*TASK*.
Wherever "descargará" occurs in the entries, copy the line that holds it.

Collected data

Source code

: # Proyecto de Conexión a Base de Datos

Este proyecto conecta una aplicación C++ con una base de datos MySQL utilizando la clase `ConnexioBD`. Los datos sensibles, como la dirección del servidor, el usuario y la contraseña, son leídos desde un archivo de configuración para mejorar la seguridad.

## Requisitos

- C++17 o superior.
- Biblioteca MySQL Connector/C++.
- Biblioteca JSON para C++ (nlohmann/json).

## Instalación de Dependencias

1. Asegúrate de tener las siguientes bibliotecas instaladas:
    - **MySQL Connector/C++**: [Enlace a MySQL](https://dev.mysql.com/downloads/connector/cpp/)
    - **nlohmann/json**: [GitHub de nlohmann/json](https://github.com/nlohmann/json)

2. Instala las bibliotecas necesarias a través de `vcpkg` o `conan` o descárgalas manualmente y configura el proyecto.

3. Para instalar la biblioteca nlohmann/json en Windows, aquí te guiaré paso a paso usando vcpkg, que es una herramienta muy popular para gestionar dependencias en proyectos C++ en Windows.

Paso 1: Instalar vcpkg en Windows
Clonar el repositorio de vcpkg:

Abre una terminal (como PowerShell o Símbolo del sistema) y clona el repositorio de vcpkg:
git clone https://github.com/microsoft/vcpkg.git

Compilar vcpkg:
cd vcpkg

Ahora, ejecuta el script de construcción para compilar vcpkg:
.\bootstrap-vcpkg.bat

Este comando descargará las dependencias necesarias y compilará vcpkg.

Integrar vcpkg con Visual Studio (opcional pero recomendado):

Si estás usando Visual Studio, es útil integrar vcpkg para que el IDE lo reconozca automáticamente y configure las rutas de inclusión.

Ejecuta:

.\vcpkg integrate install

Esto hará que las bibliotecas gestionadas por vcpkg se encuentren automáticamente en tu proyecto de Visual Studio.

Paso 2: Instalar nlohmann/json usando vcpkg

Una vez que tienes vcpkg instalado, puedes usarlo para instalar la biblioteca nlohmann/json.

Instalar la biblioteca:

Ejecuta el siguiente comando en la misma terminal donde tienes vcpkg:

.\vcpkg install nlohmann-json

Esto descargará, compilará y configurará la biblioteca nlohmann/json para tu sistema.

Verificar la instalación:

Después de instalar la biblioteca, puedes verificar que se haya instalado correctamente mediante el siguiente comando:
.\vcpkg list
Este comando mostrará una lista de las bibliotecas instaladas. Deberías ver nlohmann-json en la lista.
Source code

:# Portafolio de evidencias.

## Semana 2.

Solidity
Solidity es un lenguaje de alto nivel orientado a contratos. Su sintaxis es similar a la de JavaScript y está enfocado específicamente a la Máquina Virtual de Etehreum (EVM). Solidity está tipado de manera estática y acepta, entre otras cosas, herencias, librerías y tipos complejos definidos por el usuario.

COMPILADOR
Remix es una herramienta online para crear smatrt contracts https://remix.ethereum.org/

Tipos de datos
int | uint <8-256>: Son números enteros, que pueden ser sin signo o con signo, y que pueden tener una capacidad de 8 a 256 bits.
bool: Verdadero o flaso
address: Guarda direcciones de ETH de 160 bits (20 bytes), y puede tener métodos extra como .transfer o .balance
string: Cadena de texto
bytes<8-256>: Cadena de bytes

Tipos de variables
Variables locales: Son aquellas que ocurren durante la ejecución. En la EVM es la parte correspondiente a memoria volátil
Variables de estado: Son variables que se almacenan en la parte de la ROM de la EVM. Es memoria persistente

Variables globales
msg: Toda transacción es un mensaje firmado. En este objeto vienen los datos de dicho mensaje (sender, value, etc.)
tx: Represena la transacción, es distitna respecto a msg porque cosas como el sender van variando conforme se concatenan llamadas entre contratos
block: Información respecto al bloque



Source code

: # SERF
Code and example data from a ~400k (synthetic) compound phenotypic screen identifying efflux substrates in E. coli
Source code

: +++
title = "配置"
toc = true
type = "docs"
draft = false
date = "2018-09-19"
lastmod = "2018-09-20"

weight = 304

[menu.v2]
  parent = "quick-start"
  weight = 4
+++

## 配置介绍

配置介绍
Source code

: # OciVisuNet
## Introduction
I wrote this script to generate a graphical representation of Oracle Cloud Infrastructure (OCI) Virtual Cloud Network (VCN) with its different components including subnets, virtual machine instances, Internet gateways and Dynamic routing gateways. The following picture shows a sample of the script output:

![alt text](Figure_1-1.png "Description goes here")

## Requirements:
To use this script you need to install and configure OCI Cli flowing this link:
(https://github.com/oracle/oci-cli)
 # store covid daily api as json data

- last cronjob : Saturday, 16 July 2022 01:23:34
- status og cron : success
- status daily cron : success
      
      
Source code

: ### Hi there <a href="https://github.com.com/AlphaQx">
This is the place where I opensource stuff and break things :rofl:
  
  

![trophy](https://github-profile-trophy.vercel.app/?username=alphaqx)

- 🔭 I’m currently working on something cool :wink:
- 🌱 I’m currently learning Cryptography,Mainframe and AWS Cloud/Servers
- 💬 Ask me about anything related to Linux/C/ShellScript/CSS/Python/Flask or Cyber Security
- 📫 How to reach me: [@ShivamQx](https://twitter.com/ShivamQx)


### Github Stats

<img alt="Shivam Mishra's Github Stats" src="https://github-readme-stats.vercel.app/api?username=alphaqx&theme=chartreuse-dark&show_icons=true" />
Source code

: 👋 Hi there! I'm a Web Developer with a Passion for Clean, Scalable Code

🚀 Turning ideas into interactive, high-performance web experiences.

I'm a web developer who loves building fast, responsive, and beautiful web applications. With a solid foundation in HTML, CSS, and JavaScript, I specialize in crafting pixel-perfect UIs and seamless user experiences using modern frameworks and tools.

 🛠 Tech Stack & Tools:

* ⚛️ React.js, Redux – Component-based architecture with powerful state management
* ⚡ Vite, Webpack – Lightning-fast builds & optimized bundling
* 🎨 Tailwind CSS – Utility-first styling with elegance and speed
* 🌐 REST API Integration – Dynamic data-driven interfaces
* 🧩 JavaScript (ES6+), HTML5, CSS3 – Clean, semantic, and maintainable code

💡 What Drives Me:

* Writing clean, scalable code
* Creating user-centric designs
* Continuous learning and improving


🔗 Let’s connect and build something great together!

*WRITTEN RESPONSE*.
Este comando descargará las dependencias necesarias y compilará vcpkg.
Esto descargará, compilará y configurará la biblioteca nlohmann/json para tu sistema.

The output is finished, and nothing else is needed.